On December 11, 1980, Johnson executed a Purchase Agreement with the Levy Organization for the purchase of condominium unit number 51C. The Agreement provided in paragraph 5 that the "Estimated Completion Date" of the unit was August 3, 1983, subject to extension for delays "occasioned by strikes, material shortages, labor shortages, casualties, inclement weather conditions, acts of God and other causes beyond the reasonable control of the seller...." The Purchase Agreement further provided that "[i]n the event that closing does not occur on or before December 31, 1985 (the 'Outside Closing Date' )" the purchaser may notify the seller "of its election to terminate" the agreement. The Purchase Agreement also contained a notation stating the "purchaser acknowledges that the Seller delivered ... the property report ("Property Report" ) required by Chapter 100.2 of the Municipal Code of Chicago prior to the purchaser's execution of the Purchase Agreement." Paragraph 19 of the Purchase Agreement contained an all-inclusive contract clause reciting that:

"19. Entire Agreement. This Purchase Agreement constitutes the entire agreement between Purchaser and Seller. No representations, warranties, undertakings, or promises, whether oral, implied or otherwise, can be made or have been made by either Seller or Purchaser to the other unless expressly stated herein or unless mutually agreed to in writing signed by both parties. All agreements, representations and warranties made herein shall survive the closing of this transaction. Notwithstanding anything herein to the contrary, in the event that the transaction provided for herein shall not have closed prior to such date as shall seven years from the date of Seller's acceptance hereof, then this Purchase Agreement and all obligations of the parties hereunder shall be automatically terminated without the further act of either party hereto."
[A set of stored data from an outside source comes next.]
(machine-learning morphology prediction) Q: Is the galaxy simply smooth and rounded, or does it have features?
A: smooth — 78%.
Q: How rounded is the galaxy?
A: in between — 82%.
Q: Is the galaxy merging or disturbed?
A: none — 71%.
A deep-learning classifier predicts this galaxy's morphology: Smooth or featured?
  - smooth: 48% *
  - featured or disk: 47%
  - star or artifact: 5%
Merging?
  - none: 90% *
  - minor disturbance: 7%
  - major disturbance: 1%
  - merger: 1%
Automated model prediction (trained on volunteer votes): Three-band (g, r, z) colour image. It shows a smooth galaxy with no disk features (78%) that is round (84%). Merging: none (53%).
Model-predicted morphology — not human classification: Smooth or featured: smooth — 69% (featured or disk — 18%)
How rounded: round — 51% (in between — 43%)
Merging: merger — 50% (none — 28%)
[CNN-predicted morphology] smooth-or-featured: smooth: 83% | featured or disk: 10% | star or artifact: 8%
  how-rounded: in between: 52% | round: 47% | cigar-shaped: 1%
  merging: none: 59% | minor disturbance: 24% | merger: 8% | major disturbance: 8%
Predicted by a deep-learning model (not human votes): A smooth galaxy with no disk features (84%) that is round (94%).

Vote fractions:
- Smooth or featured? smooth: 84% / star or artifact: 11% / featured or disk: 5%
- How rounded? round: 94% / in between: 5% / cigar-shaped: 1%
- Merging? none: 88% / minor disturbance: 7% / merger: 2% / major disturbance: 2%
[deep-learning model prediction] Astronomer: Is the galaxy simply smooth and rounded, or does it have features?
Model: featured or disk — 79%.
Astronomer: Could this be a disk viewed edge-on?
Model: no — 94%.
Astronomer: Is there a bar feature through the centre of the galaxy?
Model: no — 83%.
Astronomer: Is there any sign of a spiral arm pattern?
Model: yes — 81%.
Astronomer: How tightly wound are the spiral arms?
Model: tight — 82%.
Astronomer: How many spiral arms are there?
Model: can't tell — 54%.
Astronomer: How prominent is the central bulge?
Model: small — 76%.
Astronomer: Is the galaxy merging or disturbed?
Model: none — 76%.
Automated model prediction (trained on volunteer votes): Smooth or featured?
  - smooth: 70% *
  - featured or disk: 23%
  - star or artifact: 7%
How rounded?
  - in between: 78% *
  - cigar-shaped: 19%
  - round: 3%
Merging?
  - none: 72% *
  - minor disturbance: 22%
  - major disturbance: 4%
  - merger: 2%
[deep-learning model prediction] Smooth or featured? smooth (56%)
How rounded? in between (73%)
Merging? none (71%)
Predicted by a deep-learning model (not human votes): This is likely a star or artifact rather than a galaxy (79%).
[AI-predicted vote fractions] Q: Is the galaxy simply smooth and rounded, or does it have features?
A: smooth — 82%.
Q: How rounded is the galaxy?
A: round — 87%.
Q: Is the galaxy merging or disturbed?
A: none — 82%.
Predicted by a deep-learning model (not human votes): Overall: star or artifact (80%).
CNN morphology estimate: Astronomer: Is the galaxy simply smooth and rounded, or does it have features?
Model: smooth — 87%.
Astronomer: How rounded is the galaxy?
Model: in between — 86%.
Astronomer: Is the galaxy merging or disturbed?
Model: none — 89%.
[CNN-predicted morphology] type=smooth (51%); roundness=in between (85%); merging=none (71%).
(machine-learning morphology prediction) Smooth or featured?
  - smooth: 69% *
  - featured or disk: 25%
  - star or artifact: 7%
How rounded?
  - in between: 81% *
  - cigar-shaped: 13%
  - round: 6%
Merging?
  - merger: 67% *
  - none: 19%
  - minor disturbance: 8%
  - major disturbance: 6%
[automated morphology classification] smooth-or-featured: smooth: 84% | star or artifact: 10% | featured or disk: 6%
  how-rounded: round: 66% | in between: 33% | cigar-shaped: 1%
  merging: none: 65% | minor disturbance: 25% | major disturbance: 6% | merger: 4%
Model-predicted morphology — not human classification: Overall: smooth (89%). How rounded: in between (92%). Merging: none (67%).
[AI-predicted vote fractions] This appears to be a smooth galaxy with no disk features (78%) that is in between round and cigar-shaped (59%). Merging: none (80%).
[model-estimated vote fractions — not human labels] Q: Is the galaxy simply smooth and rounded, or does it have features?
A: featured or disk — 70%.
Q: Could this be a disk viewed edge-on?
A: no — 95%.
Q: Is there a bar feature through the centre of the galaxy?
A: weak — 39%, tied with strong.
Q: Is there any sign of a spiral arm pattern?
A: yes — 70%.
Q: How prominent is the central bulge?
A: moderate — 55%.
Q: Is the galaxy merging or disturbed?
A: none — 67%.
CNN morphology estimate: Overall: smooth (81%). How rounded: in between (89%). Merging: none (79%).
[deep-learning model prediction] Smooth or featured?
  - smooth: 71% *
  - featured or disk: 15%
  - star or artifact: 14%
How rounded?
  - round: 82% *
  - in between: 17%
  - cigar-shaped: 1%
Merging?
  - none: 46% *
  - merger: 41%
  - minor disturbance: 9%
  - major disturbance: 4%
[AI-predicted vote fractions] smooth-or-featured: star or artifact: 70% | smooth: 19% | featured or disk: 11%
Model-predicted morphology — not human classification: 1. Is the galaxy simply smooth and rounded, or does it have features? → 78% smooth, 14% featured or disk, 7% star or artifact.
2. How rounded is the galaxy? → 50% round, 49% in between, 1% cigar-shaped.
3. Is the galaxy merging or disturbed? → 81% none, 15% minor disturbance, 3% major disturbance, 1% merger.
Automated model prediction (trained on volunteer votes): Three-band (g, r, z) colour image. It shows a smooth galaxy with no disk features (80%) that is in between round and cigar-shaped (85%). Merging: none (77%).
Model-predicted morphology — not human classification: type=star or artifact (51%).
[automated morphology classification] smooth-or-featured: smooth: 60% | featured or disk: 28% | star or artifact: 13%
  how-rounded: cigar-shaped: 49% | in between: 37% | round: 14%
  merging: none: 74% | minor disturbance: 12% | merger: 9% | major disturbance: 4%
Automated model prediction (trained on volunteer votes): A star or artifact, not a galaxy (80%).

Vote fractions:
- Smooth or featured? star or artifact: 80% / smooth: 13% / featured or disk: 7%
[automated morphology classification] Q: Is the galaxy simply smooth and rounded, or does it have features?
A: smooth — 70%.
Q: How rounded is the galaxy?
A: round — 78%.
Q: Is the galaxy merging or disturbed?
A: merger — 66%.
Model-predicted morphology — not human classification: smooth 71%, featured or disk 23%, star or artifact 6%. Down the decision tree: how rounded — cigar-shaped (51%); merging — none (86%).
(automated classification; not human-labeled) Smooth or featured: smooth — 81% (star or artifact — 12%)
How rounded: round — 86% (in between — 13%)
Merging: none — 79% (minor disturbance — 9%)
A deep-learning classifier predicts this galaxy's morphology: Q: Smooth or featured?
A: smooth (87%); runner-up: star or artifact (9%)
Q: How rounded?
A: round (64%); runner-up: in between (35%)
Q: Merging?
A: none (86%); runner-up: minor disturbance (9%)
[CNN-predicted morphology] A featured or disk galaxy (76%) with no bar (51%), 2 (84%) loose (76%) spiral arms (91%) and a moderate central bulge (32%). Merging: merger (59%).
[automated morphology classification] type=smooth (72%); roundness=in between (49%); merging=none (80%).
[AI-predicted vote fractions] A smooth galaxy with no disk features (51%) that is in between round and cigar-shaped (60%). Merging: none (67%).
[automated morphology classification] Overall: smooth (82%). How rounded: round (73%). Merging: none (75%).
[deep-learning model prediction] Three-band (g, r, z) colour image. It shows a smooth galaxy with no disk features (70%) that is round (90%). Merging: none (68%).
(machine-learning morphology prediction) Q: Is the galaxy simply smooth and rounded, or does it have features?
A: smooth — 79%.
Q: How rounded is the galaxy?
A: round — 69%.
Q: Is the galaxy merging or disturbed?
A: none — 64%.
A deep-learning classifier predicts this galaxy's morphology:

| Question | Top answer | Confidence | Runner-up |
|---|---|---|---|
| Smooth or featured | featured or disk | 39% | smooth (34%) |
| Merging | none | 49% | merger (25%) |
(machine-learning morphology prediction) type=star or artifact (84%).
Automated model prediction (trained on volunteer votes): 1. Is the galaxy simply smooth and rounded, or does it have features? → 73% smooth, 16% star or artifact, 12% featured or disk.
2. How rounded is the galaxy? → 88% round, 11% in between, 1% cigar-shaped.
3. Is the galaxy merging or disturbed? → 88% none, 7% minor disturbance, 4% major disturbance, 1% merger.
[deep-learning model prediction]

Finally, paragraph 23 of the Purchase Agreement stated that "Exhibits A, B, C, D, E and F attached hereto are incorporated herein and made a part hereof [the Purchase Agreement]." Exhibit B was a diagram of Unit 51 that indicated, through the use of dotted lines, that the kitchen, foyer, hallways, and bathrooms had suspended ceilings below ten feet. 1 Exhibit C detailed the special features of the condominium unit, and stated that the "foyers, kitchens, baths, halls, and closets where indicated will have suspended ceilings...." Johnson admitted in his deposition that he should have "asked about" the dotted lines on the floor plan.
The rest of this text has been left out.